Bourriaud’s continuous invocation of both DJs and programmers seems highly applicable to the dual influences of hip-hop and computer technologies which inform digital remixing. The idea of the DJ as a curator or archivist and the programmer as a person that utilizes platforms, images and processes in an ensemble to form a new product mirrors the practice of assemblagist or collagist. Additionally, Bourriaud correctly places historical bodies of work as places to begin from by replicating those materials and altering them. One cannot help but remember Situationist artist Asger Jörn’s project to “update” paintings by simply painting over reproductions to make them “modern.” This kind of artmaking questions a teleological end to the process of creating an artwork as once supposed and constructs a new paradigm. Bourriaud says, that “The artwork is no longer an endpoint but a simple moment in an infinite chain of contributions.” (20) This kind of art making in which works are constantly revised, revisited and altered mirrors the programming algorithms for the Wiki in which a page is constantly changed (for better or worse) under the auspices of improvement over time. Briefly, I will list some of Bourriaud’s comments on the idea of collective and continuous art making:

“To rewrite modernity is the historical task of this early Twenty-First Century; not to start at zero or find oneself encumbered by the storehouse of history, but to inventory and select, to use and download.” (93)
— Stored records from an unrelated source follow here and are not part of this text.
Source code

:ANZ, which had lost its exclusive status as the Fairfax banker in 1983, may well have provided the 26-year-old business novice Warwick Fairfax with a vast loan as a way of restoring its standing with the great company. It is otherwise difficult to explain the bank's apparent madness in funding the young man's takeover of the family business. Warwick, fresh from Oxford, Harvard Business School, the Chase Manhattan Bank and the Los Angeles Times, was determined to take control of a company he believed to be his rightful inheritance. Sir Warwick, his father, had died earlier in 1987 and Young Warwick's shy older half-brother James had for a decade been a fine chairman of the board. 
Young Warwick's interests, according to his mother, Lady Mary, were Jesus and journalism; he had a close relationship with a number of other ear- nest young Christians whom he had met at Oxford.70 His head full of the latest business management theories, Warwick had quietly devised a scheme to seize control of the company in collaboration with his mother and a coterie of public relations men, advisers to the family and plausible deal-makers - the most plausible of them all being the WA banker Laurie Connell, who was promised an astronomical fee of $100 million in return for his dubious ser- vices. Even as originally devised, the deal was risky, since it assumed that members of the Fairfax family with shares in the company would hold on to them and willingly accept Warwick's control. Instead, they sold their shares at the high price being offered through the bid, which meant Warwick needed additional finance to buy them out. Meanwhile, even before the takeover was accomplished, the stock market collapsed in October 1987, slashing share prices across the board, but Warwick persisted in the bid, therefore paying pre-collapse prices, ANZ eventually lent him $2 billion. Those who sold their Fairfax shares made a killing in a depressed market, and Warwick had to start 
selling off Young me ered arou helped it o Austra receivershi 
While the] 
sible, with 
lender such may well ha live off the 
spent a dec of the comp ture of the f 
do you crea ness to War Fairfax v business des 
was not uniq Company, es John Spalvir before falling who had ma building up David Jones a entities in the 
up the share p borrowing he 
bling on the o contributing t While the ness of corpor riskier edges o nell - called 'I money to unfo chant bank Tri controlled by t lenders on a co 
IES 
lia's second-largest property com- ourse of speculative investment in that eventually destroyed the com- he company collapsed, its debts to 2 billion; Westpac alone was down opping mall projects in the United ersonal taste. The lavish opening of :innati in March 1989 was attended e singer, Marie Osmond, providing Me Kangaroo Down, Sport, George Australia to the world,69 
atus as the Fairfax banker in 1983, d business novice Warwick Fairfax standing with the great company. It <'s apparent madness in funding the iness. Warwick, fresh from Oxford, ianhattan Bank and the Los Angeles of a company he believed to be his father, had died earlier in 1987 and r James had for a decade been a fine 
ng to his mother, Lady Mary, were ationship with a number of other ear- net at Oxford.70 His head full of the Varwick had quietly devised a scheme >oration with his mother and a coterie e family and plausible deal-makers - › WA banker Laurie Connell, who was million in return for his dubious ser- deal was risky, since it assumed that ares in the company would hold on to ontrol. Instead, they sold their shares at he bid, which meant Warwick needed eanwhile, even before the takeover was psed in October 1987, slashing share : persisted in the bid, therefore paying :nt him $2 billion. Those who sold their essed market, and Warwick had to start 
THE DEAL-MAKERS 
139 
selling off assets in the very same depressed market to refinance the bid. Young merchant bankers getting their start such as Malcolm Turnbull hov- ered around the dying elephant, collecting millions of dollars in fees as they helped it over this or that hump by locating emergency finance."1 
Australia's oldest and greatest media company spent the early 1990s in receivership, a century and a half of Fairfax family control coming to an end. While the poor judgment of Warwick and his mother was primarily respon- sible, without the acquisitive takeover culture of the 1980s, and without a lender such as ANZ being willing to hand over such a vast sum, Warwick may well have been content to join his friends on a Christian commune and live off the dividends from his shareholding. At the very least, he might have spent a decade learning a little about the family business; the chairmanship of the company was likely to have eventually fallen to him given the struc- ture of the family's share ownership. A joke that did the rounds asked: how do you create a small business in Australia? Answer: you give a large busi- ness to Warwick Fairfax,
“What if artistic creation today could be compared to a collective sport, far from the classical mythology of the solitary effort? “It is the viewers who make the paintings,” Duchamp once said, an incomprehensible remark unless we connect it to his keen sense of an emerging culture of use, in which meaning is born of collaboration and negotiation between the artist and the one who comes to view the work.” (20)

“Appropriation is indeed the first stage of postproduction; the issue is no longer to fabricate an object, but to choose one among those that exist and to use or modify these according to a specific intention. Marcel Broodthaers said that “ Since Duchamp, the artist is the author of a definition” which is substituted for that of the objects he or she has chosen…If the process of appropriation has its roots in history, its narrative here will begin with the readymade, which represents its first conceptualized manifestation, considered in relation to the history of art. When Duchamp exhibits a manufactured object…as a work of the mind, he shifts the problematic of the “creative process” emphasizing the artist’s gaze brought to bare on an object instead of manual skill. He accesses that the act of choosing is enough to establish the artistic process, just as the act of fabricating, painting or sculpting does; to give a new idea to an object is already production. Duchamp thereby completes the definition of the term creation; to create is to insert an object into a new scenario, to consider it a character in a narrative. (25)

Here, Bourriaud hits upon one of the central themes of contemporary remixing; the curatorial and the selection process which informs many contemporary “postproduction” or found footage artworks. If we look at the major thrust of Christian Marclay’s found footage films, we observe that the emphasis is on the collection of materials rather than on their presentation. Additionally, the “artists gaze” here seems to mirror the idea of the “second look.” The artist’s “definition” of the artwork implies a kind of replacement of the original coding of the work or object which indicates the transformation made through the second look. Many contemporary modes of appropriation deal with constructing “archival interventions” in which features of the archive are reproduced to facilitate transformation in their groupings and combinations.